- [DATA UNDER STUDY]:
==*==
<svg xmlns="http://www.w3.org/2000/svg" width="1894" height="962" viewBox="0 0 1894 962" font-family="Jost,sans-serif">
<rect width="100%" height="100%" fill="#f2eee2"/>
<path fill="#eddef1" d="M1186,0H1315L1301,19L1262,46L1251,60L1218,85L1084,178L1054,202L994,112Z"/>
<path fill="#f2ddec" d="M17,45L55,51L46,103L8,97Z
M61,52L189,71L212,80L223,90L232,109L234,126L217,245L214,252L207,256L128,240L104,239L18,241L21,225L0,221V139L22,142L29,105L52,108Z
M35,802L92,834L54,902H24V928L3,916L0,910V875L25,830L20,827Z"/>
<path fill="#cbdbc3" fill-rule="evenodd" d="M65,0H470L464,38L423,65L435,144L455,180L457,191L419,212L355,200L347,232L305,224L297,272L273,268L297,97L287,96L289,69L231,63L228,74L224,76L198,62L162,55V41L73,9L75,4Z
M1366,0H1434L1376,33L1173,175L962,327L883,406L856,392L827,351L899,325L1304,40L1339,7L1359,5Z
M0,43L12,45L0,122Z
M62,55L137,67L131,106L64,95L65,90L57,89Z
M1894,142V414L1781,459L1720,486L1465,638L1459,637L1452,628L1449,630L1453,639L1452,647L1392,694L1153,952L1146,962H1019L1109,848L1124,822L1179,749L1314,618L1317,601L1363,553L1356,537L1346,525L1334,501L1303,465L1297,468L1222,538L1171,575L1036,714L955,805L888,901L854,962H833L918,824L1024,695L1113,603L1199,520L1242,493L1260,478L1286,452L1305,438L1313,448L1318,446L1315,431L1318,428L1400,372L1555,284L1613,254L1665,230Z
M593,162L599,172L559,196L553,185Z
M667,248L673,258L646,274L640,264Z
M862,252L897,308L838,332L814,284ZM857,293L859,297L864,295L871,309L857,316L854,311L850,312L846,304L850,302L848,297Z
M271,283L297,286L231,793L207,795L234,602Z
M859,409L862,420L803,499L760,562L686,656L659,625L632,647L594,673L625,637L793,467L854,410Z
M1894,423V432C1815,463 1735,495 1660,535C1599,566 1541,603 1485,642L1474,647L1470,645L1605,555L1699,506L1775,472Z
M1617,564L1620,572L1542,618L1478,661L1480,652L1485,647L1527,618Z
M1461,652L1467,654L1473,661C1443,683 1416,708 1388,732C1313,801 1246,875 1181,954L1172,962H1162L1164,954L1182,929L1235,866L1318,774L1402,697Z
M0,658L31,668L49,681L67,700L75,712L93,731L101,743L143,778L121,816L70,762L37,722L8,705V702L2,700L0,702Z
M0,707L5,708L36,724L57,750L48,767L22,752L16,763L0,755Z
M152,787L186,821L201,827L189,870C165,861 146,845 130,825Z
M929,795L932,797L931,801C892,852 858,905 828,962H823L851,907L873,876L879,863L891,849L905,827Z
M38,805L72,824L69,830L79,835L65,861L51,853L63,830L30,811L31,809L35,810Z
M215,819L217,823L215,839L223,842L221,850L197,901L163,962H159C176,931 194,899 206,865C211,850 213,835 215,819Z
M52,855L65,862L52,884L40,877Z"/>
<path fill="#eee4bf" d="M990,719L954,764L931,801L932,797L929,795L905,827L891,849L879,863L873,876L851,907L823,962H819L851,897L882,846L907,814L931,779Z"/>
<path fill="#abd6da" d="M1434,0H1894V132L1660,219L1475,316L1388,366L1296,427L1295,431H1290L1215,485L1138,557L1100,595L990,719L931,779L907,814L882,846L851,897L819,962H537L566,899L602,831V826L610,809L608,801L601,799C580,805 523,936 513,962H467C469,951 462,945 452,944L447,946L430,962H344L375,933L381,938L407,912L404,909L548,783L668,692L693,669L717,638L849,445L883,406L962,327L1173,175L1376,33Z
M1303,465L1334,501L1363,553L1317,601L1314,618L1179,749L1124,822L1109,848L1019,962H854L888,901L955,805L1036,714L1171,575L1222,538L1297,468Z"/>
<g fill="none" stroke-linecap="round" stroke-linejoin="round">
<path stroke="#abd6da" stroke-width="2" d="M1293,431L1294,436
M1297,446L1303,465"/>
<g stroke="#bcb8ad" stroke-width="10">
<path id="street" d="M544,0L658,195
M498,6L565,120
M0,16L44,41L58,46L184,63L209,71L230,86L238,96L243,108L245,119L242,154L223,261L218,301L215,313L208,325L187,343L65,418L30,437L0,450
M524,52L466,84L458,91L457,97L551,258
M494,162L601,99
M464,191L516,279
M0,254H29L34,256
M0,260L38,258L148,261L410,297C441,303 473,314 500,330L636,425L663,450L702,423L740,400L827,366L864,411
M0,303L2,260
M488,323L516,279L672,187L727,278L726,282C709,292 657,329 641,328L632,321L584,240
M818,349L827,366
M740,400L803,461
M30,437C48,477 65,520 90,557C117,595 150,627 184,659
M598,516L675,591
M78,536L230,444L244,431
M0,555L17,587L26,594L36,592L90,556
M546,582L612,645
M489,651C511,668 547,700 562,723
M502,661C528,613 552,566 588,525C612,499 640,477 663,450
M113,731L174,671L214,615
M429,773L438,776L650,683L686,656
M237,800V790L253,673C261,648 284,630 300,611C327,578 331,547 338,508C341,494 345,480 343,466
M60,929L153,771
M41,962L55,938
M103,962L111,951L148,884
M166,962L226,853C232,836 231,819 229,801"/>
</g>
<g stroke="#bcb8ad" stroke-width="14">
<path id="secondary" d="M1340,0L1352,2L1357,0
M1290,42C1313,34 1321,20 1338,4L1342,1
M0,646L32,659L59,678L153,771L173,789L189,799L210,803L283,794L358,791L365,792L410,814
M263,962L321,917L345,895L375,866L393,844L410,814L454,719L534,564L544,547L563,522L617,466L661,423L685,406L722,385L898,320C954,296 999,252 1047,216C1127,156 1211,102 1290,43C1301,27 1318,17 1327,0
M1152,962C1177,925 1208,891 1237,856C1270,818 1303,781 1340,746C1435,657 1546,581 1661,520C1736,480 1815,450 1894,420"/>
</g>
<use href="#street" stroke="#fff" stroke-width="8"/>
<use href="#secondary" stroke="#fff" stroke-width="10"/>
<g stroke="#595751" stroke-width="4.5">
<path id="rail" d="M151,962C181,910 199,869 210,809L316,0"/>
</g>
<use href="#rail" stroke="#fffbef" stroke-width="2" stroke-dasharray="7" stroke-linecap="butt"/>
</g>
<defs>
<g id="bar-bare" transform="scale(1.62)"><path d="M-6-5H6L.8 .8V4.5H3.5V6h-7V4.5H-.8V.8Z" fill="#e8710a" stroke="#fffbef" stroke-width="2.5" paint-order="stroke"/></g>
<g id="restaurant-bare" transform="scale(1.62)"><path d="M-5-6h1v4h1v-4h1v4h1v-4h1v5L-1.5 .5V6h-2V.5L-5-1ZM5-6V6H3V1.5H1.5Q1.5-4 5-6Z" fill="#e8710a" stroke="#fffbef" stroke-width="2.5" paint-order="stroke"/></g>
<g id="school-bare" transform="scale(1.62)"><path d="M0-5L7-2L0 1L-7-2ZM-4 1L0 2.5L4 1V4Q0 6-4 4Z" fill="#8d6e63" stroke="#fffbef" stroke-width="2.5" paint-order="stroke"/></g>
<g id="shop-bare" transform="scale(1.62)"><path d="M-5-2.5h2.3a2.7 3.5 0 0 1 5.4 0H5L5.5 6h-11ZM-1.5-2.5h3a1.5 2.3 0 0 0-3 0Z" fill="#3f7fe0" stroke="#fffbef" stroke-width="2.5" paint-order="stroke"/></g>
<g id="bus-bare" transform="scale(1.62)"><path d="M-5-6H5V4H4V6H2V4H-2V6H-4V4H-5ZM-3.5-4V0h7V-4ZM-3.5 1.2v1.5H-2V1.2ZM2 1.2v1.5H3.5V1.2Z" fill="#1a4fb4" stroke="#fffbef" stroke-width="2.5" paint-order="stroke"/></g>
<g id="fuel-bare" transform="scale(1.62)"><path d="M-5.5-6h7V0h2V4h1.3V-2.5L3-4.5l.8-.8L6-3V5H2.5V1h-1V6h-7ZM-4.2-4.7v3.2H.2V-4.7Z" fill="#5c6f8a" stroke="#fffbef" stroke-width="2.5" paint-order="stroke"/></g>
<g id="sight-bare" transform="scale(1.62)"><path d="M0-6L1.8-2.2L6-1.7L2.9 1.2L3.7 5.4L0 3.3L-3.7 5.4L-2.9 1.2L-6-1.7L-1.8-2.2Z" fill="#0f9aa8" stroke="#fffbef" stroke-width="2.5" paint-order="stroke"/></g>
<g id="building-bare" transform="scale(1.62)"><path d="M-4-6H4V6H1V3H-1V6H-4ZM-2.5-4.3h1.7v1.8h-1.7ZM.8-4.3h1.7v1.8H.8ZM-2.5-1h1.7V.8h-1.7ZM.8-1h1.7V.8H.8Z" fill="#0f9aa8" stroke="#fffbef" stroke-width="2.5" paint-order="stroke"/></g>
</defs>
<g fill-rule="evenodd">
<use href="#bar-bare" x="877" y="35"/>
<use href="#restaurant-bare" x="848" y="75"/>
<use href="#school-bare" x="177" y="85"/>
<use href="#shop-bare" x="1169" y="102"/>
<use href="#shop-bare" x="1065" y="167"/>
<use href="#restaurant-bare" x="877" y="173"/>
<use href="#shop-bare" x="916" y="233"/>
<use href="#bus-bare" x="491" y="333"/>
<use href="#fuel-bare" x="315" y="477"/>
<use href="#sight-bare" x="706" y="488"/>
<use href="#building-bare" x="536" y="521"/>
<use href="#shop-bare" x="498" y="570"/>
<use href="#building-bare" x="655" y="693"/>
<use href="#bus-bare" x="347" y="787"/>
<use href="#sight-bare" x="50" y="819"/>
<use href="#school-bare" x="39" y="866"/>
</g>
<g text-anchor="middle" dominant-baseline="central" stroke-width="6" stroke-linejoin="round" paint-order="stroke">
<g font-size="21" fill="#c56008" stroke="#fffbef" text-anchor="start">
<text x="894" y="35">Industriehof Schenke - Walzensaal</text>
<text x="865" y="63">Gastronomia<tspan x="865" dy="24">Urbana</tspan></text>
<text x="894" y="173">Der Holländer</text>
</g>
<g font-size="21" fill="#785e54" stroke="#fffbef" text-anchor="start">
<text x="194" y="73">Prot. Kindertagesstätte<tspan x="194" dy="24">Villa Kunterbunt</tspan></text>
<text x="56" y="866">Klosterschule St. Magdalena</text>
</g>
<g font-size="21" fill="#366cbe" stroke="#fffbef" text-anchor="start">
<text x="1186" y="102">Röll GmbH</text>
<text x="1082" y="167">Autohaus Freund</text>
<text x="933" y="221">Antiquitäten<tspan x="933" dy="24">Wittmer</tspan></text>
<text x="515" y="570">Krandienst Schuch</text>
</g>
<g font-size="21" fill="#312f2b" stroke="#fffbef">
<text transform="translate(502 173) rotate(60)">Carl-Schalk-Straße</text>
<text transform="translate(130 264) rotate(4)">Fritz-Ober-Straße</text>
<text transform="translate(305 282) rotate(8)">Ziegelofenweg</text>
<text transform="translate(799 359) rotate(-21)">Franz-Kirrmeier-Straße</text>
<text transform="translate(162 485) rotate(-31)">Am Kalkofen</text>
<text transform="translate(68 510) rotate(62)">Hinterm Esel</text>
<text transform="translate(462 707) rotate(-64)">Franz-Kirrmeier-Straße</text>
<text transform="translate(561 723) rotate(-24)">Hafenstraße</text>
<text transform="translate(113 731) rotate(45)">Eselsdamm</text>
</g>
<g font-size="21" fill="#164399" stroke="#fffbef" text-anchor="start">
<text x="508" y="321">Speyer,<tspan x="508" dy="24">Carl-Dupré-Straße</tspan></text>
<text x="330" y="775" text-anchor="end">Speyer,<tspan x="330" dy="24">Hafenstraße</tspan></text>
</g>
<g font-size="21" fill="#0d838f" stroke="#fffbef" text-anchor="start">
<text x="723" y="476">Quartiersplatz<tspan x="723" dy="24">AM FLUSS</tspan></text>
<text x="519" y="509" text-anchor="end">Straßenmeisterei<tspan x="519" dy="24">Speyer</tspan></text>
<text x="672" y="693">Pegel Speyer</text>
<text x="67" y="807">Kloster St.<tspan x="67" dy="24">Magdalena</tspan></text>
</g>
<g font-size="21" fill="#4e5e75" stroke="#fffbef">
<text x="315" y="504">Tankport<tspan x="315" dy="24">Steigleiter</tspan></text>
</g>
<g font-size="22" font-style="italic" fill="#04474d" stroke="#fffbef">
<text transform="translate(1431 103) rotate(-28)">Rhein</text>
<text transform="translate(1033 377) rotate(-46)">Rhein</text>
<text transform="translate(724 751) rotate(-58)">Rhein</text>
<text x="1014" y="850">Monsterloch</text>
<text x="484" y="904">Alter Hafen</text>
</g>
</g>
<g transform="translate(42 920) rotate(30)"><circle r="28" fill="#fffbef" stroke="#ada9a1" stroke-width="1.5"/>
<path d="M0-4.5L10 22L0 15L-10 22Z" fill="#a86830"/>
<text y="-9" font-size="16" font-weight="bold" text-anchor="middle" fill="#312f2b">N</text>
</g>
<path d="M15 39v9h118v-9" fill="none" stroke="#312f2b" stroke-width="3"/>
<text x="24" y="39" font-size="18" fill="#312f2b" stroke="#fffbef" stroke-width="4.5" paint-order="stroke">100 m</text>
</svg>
==*==
- [WORK INSTRUCTION]:
Scan the listing above, and wherever a line holds the word "round", copy it.

- [YOUR RESPONSE]:
<g fill="none" stroke-linecap="round" stroke-linejoin="round">
<g text-anchor="middle" dominant-baseline="central" stroke-width="6" stroke-linejoin="round" paint-order="stroke">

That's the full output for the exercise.